**Directions**
Among the entries below, extract exactly the lines that run from the one with "G01X152400Y-2184400D03*" through the one with "G01X5435600Y-1651000D03*", both ends included.

———

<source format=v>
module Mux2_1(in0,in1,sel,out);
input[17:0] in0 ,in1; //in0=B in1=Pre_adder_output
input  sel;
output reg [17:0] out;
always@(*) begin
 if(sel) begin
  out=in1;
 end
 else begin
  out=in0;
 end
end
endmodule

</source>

———

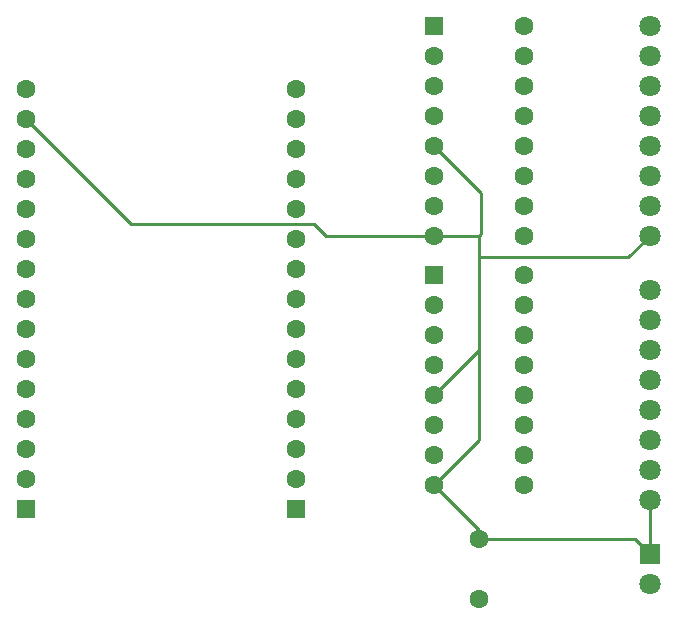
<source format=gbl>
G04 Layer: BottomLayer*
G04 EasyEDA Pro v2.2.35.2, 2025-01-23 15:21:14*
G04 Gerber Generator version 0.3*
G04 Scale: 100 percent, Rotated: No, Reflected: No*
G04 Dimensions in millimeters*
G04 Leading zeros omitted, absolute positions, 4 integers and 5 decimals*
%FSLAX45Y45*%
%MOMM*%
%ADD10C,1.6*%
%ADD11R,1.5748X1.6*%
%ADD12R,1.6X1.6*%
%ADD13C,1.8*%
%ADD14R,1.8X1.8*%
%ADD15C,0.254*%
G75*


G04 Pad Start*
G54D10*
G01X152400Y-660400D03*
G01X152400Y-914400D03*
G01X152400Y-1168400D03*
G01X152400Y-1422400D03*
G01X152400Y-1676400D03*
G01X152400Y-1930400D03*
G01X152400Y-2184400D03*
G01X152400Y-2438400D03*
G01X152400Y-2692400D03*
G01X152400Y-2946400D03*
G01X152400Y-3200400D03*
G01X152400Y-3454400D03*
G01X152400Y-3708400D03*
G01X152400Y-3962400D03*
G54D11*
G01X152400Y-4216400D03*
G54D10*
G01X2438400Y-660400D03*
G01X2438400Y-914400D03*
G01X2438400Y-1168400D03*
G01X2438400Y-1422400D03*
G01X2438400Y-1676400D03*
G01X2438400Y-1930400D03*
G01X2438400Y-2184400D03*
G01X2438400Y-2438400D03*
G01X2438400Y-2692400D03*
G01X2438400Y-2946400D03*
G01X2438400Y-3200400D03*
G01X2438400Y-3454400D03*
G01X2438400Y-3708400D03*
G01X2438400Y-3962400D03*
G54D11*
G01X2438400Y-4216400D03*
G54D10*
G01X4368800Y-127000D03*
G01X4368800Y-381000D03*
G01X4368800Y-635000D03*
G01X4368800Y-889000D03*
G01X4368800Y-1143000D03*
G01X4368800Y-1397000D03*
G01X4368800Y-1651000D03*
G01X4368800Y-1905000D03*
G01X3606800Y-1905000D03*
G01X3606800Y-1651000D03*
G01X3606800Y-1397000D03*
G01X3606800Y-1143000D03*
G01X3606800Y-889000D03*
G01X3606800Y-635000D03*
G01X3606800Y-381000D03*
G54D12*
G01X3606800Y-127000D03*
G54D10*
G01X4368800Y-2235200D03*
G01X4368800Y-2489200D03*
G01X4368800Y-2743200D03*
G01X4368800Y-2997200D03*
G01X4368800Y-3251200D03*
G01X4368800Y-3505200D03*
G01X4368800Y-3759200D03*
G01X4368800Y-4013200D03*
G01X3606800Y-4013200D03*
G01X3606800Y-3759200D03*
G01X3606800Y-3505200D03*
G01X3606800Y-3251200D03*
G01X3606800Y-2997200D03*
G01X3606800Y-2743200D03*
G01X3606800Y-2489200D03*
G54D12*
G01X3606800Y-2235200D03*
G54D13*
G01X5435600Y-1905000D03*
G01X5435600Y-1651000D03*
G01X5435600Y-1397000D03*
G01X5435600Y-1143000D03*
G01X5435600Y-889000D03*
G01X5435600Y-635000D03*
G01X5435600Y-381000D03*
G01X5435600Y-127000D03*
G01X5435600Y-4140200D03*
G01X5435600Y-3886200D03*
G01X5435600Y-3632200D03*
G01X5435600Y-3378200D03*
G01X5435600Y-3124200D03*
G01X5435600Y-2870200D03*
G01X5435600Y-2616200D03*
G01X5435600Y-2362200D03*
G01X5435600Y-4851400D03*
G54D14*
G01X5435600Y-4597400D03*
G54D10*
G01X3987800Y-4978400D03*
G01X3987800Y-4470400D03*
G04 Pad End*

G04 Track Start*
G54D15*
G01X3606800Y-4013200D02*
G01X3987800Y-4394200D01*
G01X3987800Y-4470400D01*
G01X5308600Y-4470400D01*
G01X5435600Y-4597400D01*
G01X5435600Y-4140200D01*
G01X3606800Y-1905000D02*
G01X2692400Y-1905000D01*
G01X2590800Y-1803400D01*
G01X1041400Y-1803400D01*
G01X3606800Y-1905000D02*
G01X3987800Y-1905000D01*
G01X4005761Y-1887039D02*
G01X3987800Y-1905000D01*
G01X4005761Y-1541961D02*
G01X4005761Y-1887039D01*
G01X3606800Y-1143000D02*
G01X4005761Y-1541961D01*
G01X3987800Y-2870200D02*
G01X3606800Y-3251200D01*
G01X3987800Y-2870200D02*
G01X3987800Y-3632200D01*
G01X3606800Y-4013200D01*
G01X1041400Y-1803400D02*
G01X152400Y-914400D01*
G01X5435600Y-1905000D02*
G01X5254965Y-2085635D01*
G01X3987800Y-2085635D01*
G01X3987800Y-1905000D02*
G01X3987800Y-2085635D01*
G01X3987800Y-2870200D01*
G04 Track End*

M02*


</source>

———

**Expected answer**
G01X152400Y-2184400D03*
G01X152400Y-2438400D03*
G01X152400Y-2692400D03*
G01X152400Y-2946400D03*
G01X152400Y-3200400D03*
G01X152400Y-3454400D03*
G01X152400Y-3708400D03*
G01X152400Y-3962400D03*
G54D11*
G01X152400Y-4216400D03*
G54D10*
G01X2438400Y-660400D03*
G01X2438400Y-914400D03*
G01X2438400Y-1168400D03*
G01X2438400Y-1422400D03*
G01X2438400Y-1676400D03*
G01X2438400Y-1930400D03*
G01X2438400Y-2184400D03*
G01X2438400Y-2438400D03*
G01X2438400Y-2692400D03*
G01X2438400Y-2946400D03*
G01X2438400Y-3200400D03*
G01X2438400Y-3454400D03*
G01X2438400Y-3708400D03*
G01X2438400Y-3962400D03*
G54D11*
G01X2438400Y-4216400D03*
G54D10*
G01X4368800Y-127000D03*
G01X4368800Y-381000D03*
G01X4368800Y-635000D03*
G01X4368800Y-889000D03*
G01X4368800Y-1143000D03*
G01X4368800Y-1397000D03*
G01X4368800Y-1651000D03*
G01X4368800Y-1905000D03*
G01X3606800Y-1905000D03*
G01X3606800Y-1651000D03*
G01X3606800Y-1397000D03*
G01X3606800Y-1143000D03*
G01X3606800Y-889000D03*
G01X3606800Y-635000D03*
G01X3606800Y-381000D03*
G54D12*
G01X3606800Y-127000D03*
G54D10*
G01X4368800Y-2235200D03*
G01X4368800Y-2489200D03*
G01X4368800Y-2743200D03*
G01X4368800Y-2997200D03*
G01X4368800Y-3251200D03*
G01X4368800Y-3505200D03*
G01X4368800Y-3759200D03*
G01X4368800Y-4013200D03*
G01X3606800Y-4013200D03*
G01X3606800Y-3759200D03*
G01X3606800Y-3505200D03*
G01X3606800Y-3251200D03*
G01X3606800Y-2997200D03*
G01X3606800Y-2743200D03*
G01X3606800Y-2489200D03*
G54D12*
G01X3606800Y-2235200D03*
G54D13*
G01X5435600Y-1905000D03*
G01X5435600Y-1651000D03*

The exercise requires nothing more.